## PROBLEM TO SOLVE
Each line in the records below, from the one that contains "[00:00.000]" to the one that contains "29: (599, 431, 1.62)", should be reproduced exactly, the first and last included.

## GIVEN RECORDS
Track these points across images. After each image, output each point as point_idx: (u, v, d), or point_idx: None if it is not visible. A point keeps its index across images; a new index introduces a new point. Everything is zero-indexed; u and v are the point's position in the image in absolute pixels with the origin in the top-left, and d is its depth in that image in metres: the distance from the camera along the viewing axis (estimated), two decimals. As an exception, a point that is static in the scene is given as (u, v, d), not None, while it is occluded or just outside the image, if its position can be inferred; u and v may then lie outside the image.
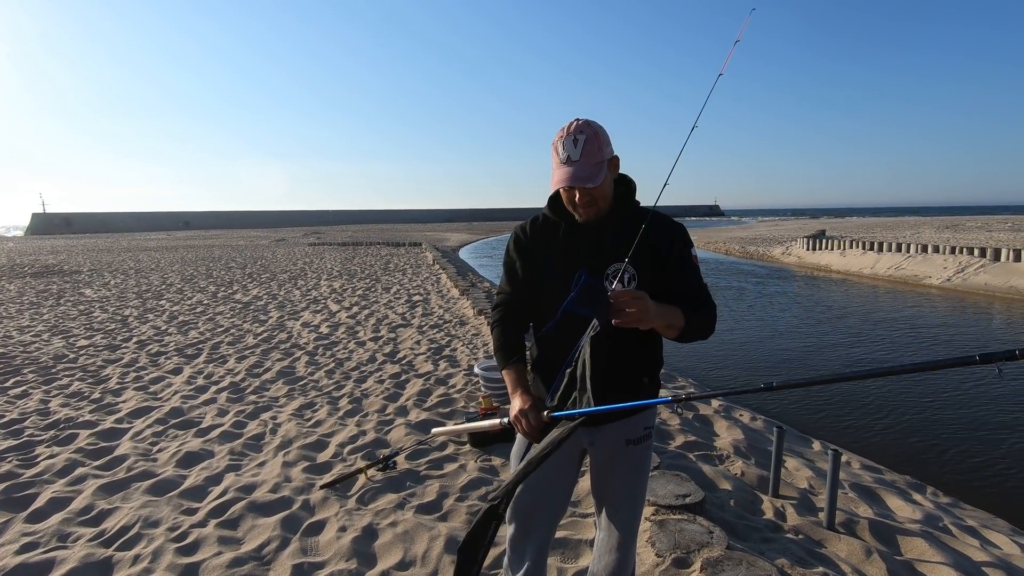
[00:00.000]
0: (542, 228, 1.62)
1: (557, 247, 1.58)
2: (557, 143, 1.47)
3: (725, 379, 6.75)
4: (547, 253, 1.59)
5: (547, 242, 1.60)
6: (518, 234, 1.66)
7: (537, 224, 1.64)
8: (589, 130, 1.45)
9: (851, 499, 3.31)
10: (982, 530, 3.28)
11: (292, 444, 3.66)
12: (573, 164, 1.43)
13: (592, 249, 1.54)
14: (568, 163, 1.44)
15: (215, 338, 6.86)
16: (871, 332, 9.36)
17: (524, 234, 1.64)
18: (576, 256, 1.55)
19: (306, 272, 14.85)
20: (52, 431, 3.89)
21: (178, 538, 2.61)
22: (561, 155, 1.45)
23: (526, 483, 1.65)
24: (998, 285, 13.51)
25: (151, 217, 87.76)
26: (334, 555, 2.49)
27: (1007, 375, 6.58)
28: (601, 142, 1.46)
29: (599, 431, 1.62)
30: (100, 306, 9.44)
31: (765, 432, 4.35)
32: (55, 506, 2.90)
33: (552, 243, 1.59)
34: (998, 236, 23.33)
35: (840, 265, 19.05)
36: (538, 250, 1.61)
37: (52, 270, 16.17)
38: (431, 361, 5.72)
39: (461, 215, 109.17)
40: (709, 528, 2.49)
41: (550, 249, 1.59)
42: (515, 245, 1.65)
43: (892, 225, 39.91)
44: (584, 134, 1.44)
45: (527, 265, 1.63)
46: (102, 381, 5.10)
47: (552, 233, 1.60)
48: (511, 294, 1.68)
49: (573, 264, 1.53)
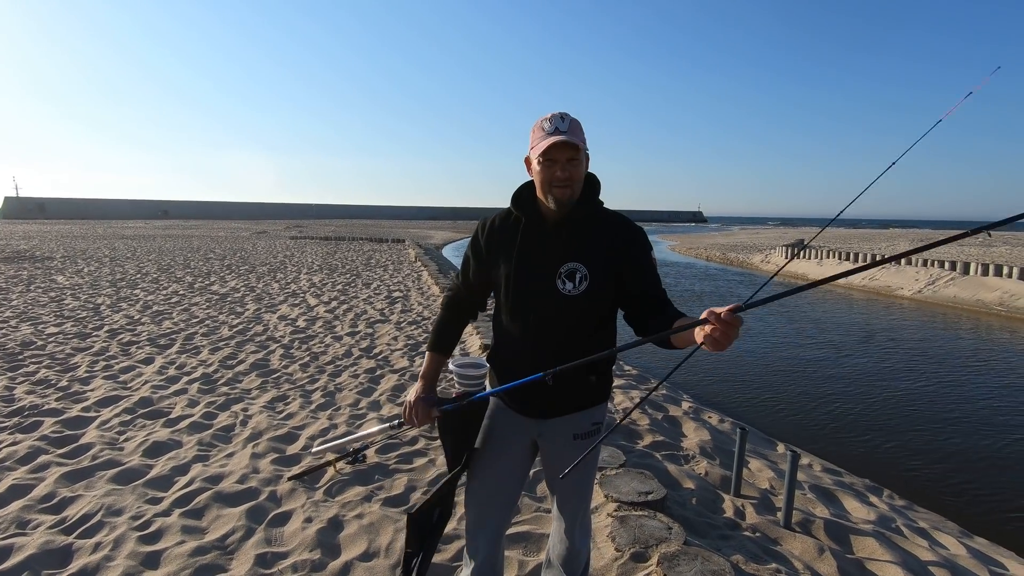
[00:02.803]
0: (504, 221, 1.65)
1: (521, 243, 1.60)
2: (542, 123, 1.49)
3: (694, 383, 6.87)
4: (506, 247, 1.62)
5: (508, 236, 1.63)
6: (481, 224, 1.70)
7: (501, 217, 1.67)
8: (571, 116, 1.51)
9: (809, 500, 3.41)
10: (932, 532, 3.41)
11: (262, 436, 3.65)
12: (562, 133, 1.46)
13: (549, 247, 1.57)
14: (556, 133, 1.46)
15: (189, 329, 6.78)
16: (837, 341, 9.58)
17: (486, 225, 1.68)
18: (533, 253, 1.58)
19: (286, 265, 14.72)
20: (16, 418, 3.83)
21: (141, 527, 2.59)
22: (548, 128, 1.47)
23: (480, 476, 1.70)
24: (966, 298, 13.91)
25: (129, 205, 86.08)
26: (298, 545, 2.50)
27: (973, 386, 6.74)
28: (582, 129, 1.52)
29: (546, 424, 1.65)
30: (72, 293, 9.26)
31: (732, 434, 4.44)
32: (16, 493, 2.86)
33: (517, 238, 1.61)
34: (968, 250, 23.99)
35: (817, 274, 19.43)
36: (498, 242, 1.64)
37: (23, 256, 15.79)
38: (407, 357, 5.73)
39: (447, 213, 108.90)
40: (668, 524, 2.56)
41: (510, 243, 1.62)
42: (480, 235, 1.68)
43: (869, 236, 40.79)
44: (569, 117, 1.50)
45: (484, 255, 1.67)
46: (70, 369, 5.02)
47: (518, 229, 1.61)
48: (461, 283, 1.76)
49: (529, 260, 1.58)
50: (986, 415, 6.01)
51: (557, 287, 1.54)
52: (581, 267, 1.54)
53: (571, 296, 1.54)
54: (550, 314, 1.56)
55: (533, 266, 1.57)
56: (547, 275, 1.56)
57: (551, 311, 1.56)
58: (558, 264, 1.55)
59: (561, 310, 1.55)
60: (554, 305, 1.55)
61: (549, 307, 1.56)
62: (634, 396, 4.80)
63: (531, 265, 1.58)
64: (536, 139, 1.50)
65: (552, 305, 1.56)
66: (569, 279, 1.54)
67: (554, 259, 1.56)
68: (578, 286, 1.54)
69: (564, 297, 1.54)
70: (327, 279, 11.99)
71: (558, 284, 1.54)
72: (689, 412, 4.73)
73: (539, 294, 1.57)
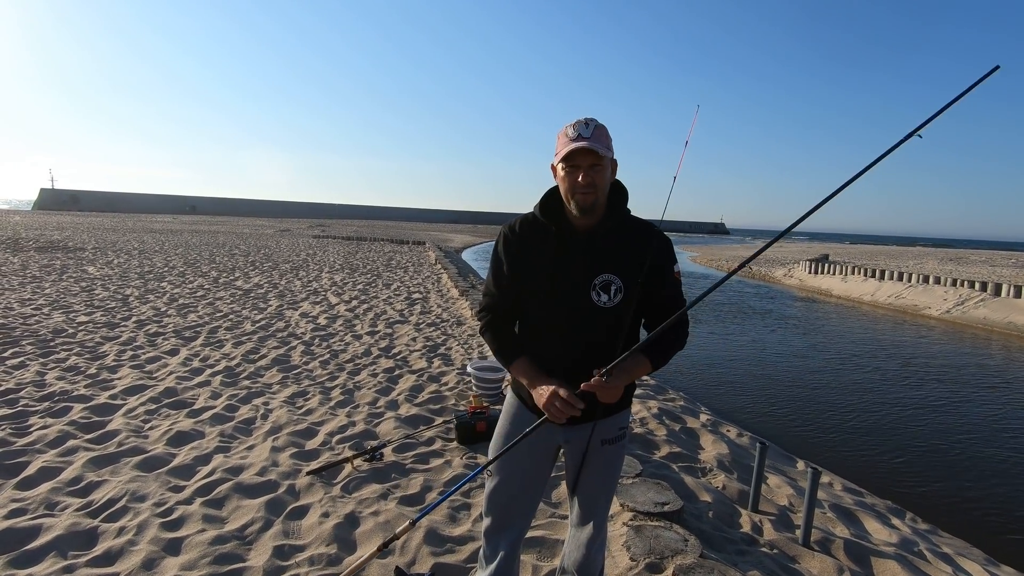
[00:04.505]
0: (532, 230, 1.60)
1: (547, 253, 1.57)
2: (566, 129, 1.50)
3: (712, 396, 6.79)
4: (537, 258, 1.58)
5: (537, 246, 1.59)
6: (507, 234, 1.63)
7: (527, 225, 1.62)
8: (597, 122, 1.50)
9: (829, 519, 3.34)
10: (956, 558, 3.31)
11: (282, 430, 3.71)
12: (586, 140, 1.46)
13: (582, 258, 1.55)
14: (579, 139, 1.46)
15: (213, 322, 6.92)
16: (862, 359, 9.39)
17: (513, 234, 1.62)
18: (566, 264, 1.56)
19: (308, 263, 14.93)
20: (47, 403, 3.94)
21: (163, 513, 2.65)
22: (572, 134, 1.48)
23: (503, 477, 1.70)
24: (997, 320, 13.54)
25: (158, 199, 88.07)
26: (315, 539, 2.53)
27: (1001, 409, 6.55)
28: (608, 135, 1.51)
29: (575, 430, 1.64)
30: (102, 284, 9.51)
31: (750, 448, 4.38)
32: (45, 475, 2.95)
33: (543, 248, 1.58)
34: (1001, 271, 23.35)
35: (841, 290, 19.09)
36: (527, 253, 1.60)
37: (57, 246, 16.26)
38: (425, 358, 5.76)
39: (467, 217, 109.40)
40: (685, 536, 2.53)
41: (540, 254, 1.58)
42: (504, 245, 1.63)
43: (896, 254, 39.94)
44: (594, 123, 1.49)
45: (515, 267, 1.61)
46: (99, 357, 5.15)
47: (542, 238, 1.59)
48: (498, 296, 1.65)
49: (562, 272, 1.55)
50: (1017, 442, 5.83)
51: (592, 299, 1.53)
52: (616, 279, 1.53)
53: (606, 308, 1.53)
54: (584, 325, 1.55)
55: (567, 278, 1.55)
56: (581, 287, 1.53)
57: (585, 322, 1.55)
58: (592, 275, 1.53)
59: (595, 322, 1.54)
60: (590, 317, 1.54)
61: (584, 319, 1.54)
62: (652, 406, 4.76)
63: (565, 277, 1.55)
64: (561, 145, 1.50)
65: (587, 317, 1.54)
66: (604, 291, 1.53)
67: (588, 270, 1.54)
68: (613, 298, 1.53)
69: (599, 309, 1.53)
70: (348, 278, 12.12)
71: (593, 296, 1.53)
72: (707, 425, 4.68)
73: (573, 306, 1.55)
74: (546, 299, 1.57)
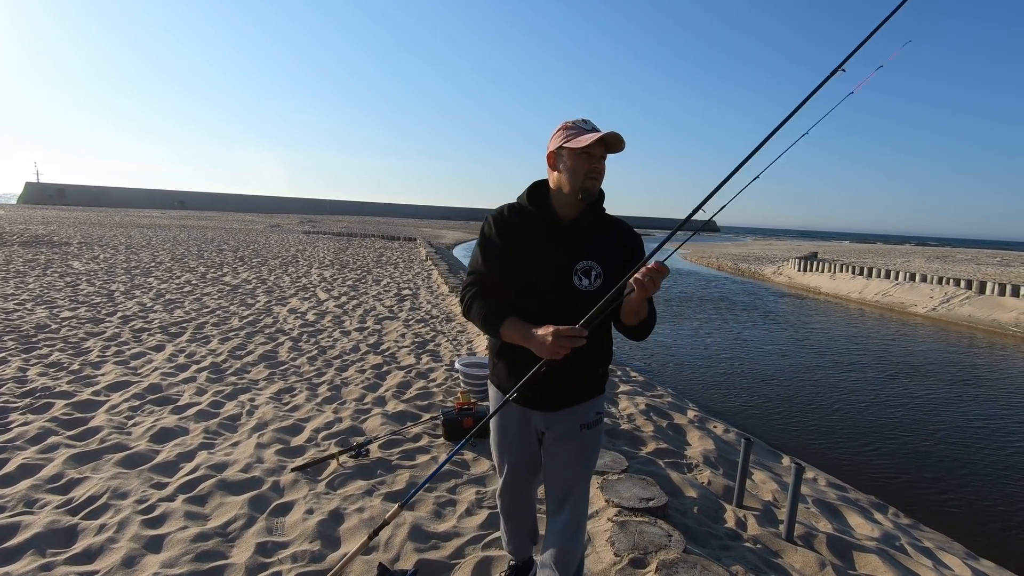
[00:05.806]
0: (520, 216, 1.66)
1: (537, 239, 1.63)
2: (575, 122, 1.55)
3: (700, 393, 6.83)
4: (524, 241, 1.64)
5: (527, 231, 1.65)
6: (496, 216, 1.68)
7: (515, 211, 1.67)
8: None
9: (813, 514, 3.38)
10: (937, 552, 3.36)
11: (268, 427, 3.68)
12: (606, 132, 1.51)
13: (565, 244, 1.63)
14: (594, 130, 1.53)
15: (200, 318, 6.86)
16: (847, 356, 9.48)
17: (503, 217, 1.67)
18: (551, 250, 1.62)
19: (298, 259, 14.83)
20: (28, 399, 3.89)
21: (145, 510, 2.63)
22: (585, 126, 1.54)
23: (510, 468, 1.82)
24: (981, 318, 13.72)
25: (146, 194, 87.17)
26: (298, 536, 2.52)
27: (983, 406, 6.66)
28: None
29: (555, 416, 1.69)
30: (87, 279, 9.39)
31: (736, 444, 4.41)
32: (25, 472, 2.91)
33: (532, 233, 1.64)
34: (986, 269, 23.65)
35: (829, 288, 19.26)
36: (517, 236, 1.65)
37: (41, 240, 16.05)
38: (414, 355, 5.75)
39: (459, 214, 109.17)
40: (669, 531, 2.54)
41: (529, 239, 1.64)
42: (495, 227, 1.66)
43: (884, 252, 40.36)
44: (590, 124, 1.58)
45: (505, 248, 1.65)
46: (82, 353, 5.09)
47: (532, 224, 1.65)
48: (487, 274, 1.66)
49: (551, 257, 1.62)
50: (998, 437, 5.92)
51: (574, 283, 1.59)
52: (596, 265, 1.60)
53: (587, 292, 1.59)
54: (566, 309, 1.58)
55: (550, 261, 1.61)
56: (564, 271, 1.60)
57: (567, 306, 1.58)
58: (574, 261, 1.60)
59: (576, 305, 1.57)
60: (571, 300, 1.59)
61: (565, 302, 1.59)
62: (639, 402, 4.78)
63: (548, 260, 1.62)
64: (571, 135, 1.54)
65: (568, 300, 1.59)
66: (585, 276, 1.59)
67: (570, 256, 1.61)
68: (593, 283, 1.59)
69: (581, 293, 1.59)
70: (338, 274, 12.06)
71: (575, 280, 1.59)
72: (694, 421, 4.71)
73: (556, 289, 1.61)
74: (530, 281, 1.63)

## RESPONSE TO THIS TASK
[00:00.000]
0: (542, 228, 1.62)
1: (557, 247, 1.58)
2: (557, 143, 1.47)
3: (725, 379, 6.75)
4: (547, 253, 1.59)
5: (547, 242, 1.60)
6: (518, 234, 1.66)
7: (537, 224, 1.64)
8: (589, 130, 1.45)
9: (851, 499, 3.31)
10: (982, 530, 3.28)
11: (292, 444, 3.66)
12: (573, 164, 1.43)
13: (592, 249, 1.54)
14: (568, 163, 1.44)
15: (215, 338, 6.86)
16: (871, 332, 9.36)
17: (524, 234, 1.64)
18: (576, 256, 1.55)
19: (306, 272, 14.85)
20: (52, 431, 3.89)
21: (178, 538, 2.61)
22: (561, 155, 1.45)
23: (526, 483, 1.65)
24: (998, 285, 13.51)
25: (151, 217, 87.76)
26: (334, 555, 2.49)
27: (1007, 375, 6.58)
28: (601, 142, 1.46)
29: (599, 431, 1.62)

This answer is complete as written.